Soak Zone

Is Bagby Hot Springs Ready for Its Next Chapter?

Under new management, the beloved but beleaguered site bounces back.

By Rebecca Jacobson January 28, 2025

Bagby's three bathhouses date to the 1980s. The bathhouse to the left remains in use today, while the one to the right was condemned in 2018.

Mike Rysavy first visited Bagby Hot Springs in the early ’90s, as a teenager growing up in Milwaukie. He’d read an Oregonian story about the spot, which is tucked into the Mount Hood National Forest between Estacada and Detroit. Rysavy says he’d “never even contemplated the idea of hot water coming out of the earth,” and thought it sounded “pretty neat,” so he and a few friends set out. After a winding drive to the trailhead, and a 1.5-mile hike through lush and mossy old-growth forest, Bagby’s rustic wooden bathhouses appeared.

“These bathhouses, hand-crafted out of timbers, just out in the forest, very remote, with steam rising, and people laughing—I’d never seen anything like that,” Rysavy recalls. “I was enamored.”

Bagby's half-roofs provide an indoor-outdoor soaking experience.

Rysavy became a regular, joining a volunteer group and eventually its board. When that group imploded due to infighting, he started a new one. It’s been a bumpy few decades. While beloved by many, Bagby has also been known for vandalism, trailhead break-ins, and drunken carousing. “The setting can vary day to day from serene to sketchy,” wrote The Oregonian in 2011. As management of the site has shifted, maintenance has been spotty. In 2018, one of the bathhouses—where hollowed-out cedar logs served as soaking tubs, each in their own room—was condemned due to extensive rotting.

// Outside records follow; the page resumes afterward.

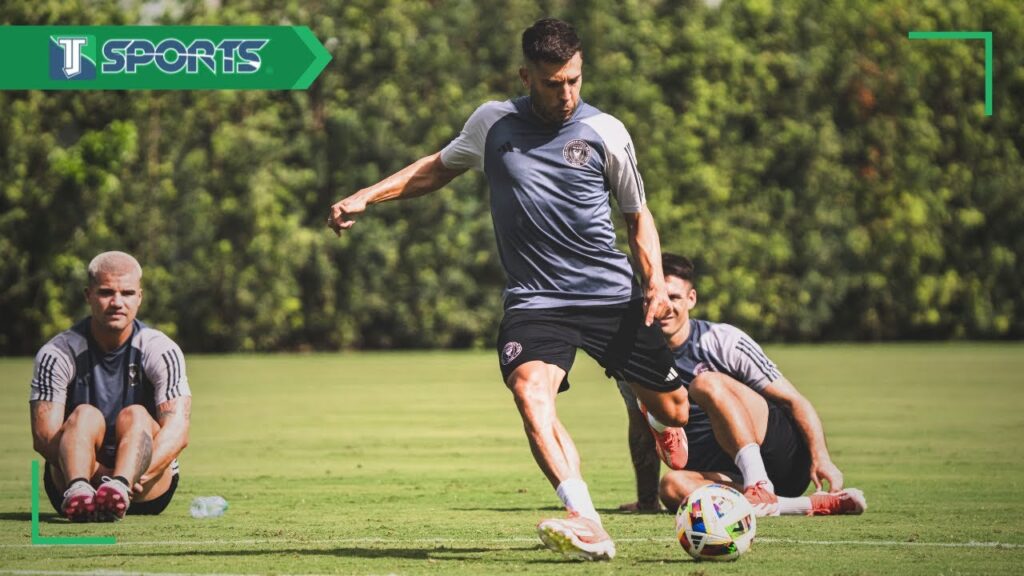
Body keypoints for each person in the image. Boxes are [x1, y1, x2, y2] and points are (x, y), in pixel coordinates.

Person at [328, 18, 692, 561]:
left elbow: (638, 217)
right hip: (536, 301)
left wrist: (655, 287)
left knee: (677, 410)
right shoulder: (491, 123)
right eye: (552, 82)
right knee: (530, 392)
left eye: (574, 79)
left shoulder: (607, 132)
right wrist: (367, 195)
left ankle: (657, 418)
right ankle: (586, 519)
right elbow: (436, 169)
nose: (566, 93)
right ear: (526, 75)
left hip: (608, 296)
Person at [617, 254, 867, 517]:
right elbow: (641, 429)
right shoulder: (633, 361)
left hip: (781, 460)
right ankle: (801, 505)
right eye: (656, 297)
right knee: (672, 486)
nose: (664, 306)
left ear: (692, 299)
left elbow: (794, 401)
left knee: (705, 383)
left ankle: (759, 482)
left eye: (674, 297)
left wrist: (821, 457)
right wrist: (647, 501)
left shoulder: (722, 341)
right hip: (727, 474)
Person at [29, 251, 191, 522]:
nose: (117, 302)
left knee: (136, 414)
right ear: (88, 295)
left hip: (144, 486)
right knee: (84, 415)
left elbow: (178, 432)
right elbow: (44, 436)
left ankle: (118, 487)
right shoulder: (57, 353)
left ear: (139, 297)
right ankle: (81, 488)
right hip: (72, 485)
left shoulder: (161, 350)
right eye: (106, 292)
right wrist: (104, 477)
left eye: (127, 293)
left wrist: (128, 479)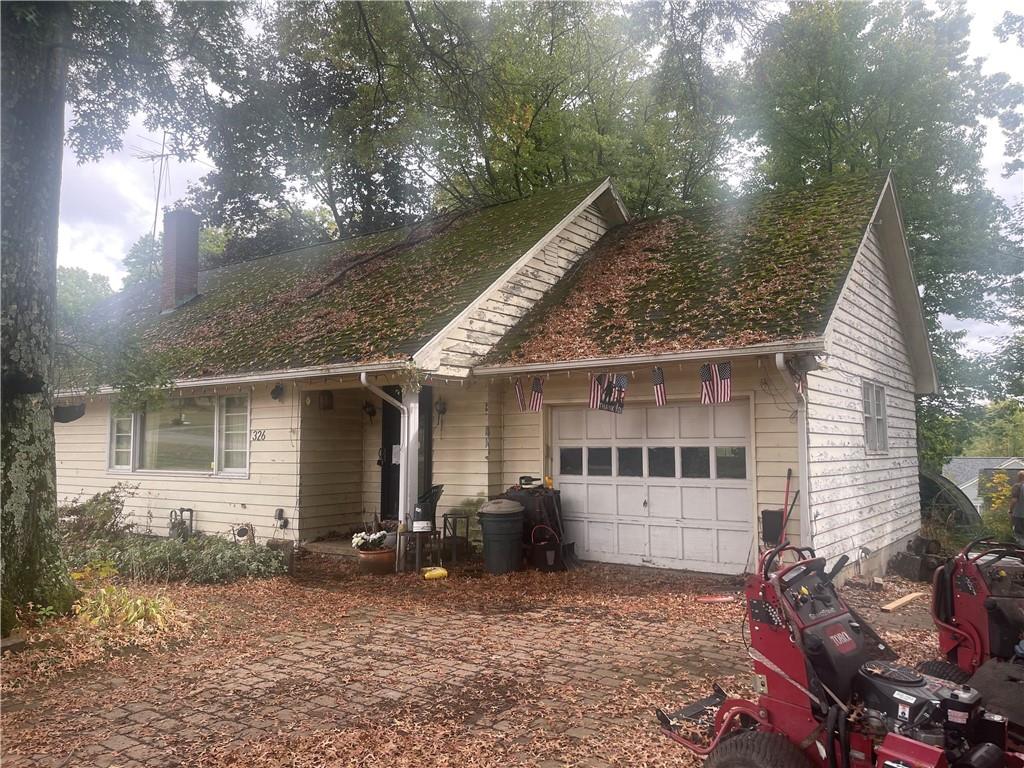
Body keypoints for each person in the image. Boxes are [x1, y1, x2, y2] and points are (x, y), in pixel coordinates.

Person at [1011, 469, 1024, 544]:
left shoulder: (1017, 486)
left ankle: (1021, 549)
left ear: (1019, 477)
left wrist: (1010, 510)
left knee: (1019, 535)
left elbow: (1014, 500)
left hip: (1019, 515)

Now Rysavy hopes Bagby has entered a new chapter. In 2023, he and his wife, Tamarah (the two met at Bagby in 2001), began a 20-year contract from the US Forest Service to manage the hot springs. Since then, they’ve cleared hazardous trees, replaced handrails, scrubbed graffiti, and fixed the Rube Goldberg-esque plumbing system that keeps the 136-degree, mineral-rich water flowing to the tubs. They’ve hired a year-round host to oversee the trailhead’s 18-site campground, greet and educate visitors, collect fees, make repairs, and generally keep tabs on day-to-operations.

Mike Rysavy visited Bagby for the first time as a teen in the '90s and now manages the site with his wife, Tamarah.

The Rysavys also own and operate Grande Hot Springs RV Resort and Hot Lake Springs, both in La Grande. At Bagby, they hope to hire more staff and rehab damaged buildings, including the condemned bathhouse. They plan to add all-season lodging options at the campground and have so far purchased two yurts, currently sitting on a trailer at the Ripplebrook Camp Store, 14 miles up the road. As part of their contract, the Rysavys took on operation of this spot, too, where the Bagby-bound can pick up snacks, use the free Wi-Fi to double-check directions before leaving cell service, and pay the $5 soaking fee by credit card. (The trailhead is cash-only.)

Communal soaks are encouraged.

People have soaked at Bagby since at least 1880, when a prospector named Robert Bagby stumbled upon the site. The first bathhouses went up in the 1920s, and the three standing today were built in the 1980s by Friends of Bagby Hot Springs, the volunteer group Mike Rysavy joined as a teenager. They’re the definition of rustic—simple wood frames, half-roofs for an indoor-outdoor experience, cedar shingles shimmering with lichen. Bathhouse no. 1 holds a big round tub and three smaller tubs, while Bathhouse no. 3 holds a communal tub large enough for up to eight and a stock tank cold plunge. (Bathhouse no. 2 is condemned.) Signs encourage visitors to soak communally, and to keep their dips to 30 minutes if others are waiting. While clothing is optional, on a recent Sunday morning everyone opted for a swimsuit.

Rysavy wants to keep the Bagby character that captured him as a 16-year-old: rustic, remote, a little ramshackle. He hopes, for instance, to bring back hollowed-out logs for use as soaking tubs, which he says he’s seen at only two or three other spots. His first trip to Bagby sparked a lifelong obsession with hot springs; he’s since visited hundreds more. And, he says, “There’s still nothing like Bagby.”